MATERIAL FOR THIS TASK Block Start
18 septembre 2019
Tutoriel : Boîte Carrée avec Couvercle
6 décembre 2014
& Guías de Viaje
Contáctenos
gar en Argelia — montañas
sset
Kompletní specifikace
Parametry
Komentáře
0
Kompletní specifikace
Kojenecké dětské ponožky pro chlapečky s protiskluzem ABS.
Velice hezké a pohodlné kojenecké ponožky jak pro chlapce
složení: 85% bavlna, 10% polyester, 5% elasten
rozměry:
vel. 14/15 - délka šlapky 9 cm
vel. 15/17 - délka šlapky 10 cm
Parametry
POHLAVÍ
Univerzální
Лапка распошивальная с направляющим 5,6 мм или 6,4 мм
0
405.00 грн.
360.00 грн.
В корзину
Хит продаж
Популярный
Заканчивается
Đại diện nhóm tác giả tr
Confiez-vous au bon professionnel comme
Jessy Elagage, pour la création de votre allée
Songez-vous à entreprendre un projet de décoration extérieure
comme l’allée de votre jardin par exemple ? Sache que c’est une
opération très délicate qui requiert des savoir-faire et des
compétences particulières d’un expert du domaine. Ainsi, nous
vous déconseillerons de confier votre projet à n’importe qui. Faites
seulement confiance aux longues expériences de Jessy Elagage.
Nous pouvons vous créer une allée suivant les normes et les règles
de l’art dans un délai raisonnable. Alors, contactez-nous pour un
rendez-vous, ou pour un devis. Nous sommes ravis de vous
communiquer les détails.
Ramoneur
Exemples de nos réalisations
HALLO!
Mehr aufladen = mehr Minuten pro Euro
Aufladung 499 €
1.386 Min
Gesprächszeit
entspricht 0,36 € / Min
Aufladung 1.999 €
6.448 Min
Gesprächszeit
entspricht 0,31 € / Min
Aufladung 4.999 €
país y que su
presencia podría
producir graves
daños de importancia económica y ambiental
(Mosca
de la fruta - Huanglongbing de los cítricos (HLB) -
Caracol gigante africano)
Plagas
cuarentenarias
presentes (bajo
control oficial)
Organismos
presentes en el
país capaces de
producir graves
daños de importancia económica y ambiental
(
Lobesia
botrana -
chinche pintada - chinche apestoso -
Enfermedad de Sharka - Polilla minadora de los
MATERIAL FOR THIS TASK Block End
▸ **WORK TO COMPLETE**: Rewrite the records above with each "Gesprächszeit" changed to "Sprechzeit" and nothing else altered.

▸ **RESPONSE TO THIS TASK**:
18 septembre 2019
Tutoriel : Boîte Carrée avec Couvercle
6 décembre 2014
& Guías de Viaje
Contáctenos
gar en Argelia — montañas
sset
Kompletní specifikace
Parametry
Komentáře
0
Kompletní specifikace
Kojenecké dětské ponožky pro chlapečky s protiskluzem ABS.
Velice hezké a pohodlné kojenecké ponožky jak pro chlapce
složení: 85% bavlna, 10% polyester, 5% elasten
rozměry:
vel. 14/15 - délka šlapky 9 cm
vel. 15/17 - délka šlapky 10 cm
Parametry
POHLAVÍ
Univerzální
Лапка распошивальная с направляющим 5,6 мм или 6,4 мм
0
405.00 грн.
360.00 грн.
В корзину
Хит продаж
Популярный
Заканчивается
Đại diện nhóm tác giả tr
Confiez-vous au bon professionnel comme
Jessy Elagage, pour la création de votre allée
Songez-vous à entreprendre un projet de décoration extérieure
comme l’allée de votre jardin par exemple ? Sache que c’est une
opération très délicate qui requiert des savoir-faire et des
compétences particulières d’un expert du domaine. Ainsi, nous
vous déconseillerons de confier votre projet à n’importe qui. Faites
seulement confiance aux longues expériences de Jessy Elagage.
Nous pouvons vous créer une allée suivant les normes et les règles
de l’art dans un délai raisonnable. Alors, contactez-nous pour un
rendez-vous, ou pour un devis. Nous sommes ravis de vous
communiquer les détails.
Ramoneur
Exemples de nos réalisations
HALLO!
Mehr aufladen = mehr Minuten pro Euro
Aufladung 499 €
1.386 Min
Sprechzeit
entspricht 0,36 € / Min
Aufladung 1.999 €
6.448 Min
Sprechzeit
entspricht 0,31 € / Min
Aufladung 4.999 €
país y que su
presencia podría
producir graves
daños de importancia económica y ambiental
(Mosca
de la fruta - Huanglongbing de los cítricos (HLB) -
Caracol gigante africano)
Plagas
cuarentenarias
presentes (bajo
control oficial)
Organismos
presentes en el
país capaces de
producir graves
daños de importancia económica y ambiental
(
Lobesia
botrana -
chinche pintada - chinche apestoso -
Enfermedad de Sharka - Polilla minadora de los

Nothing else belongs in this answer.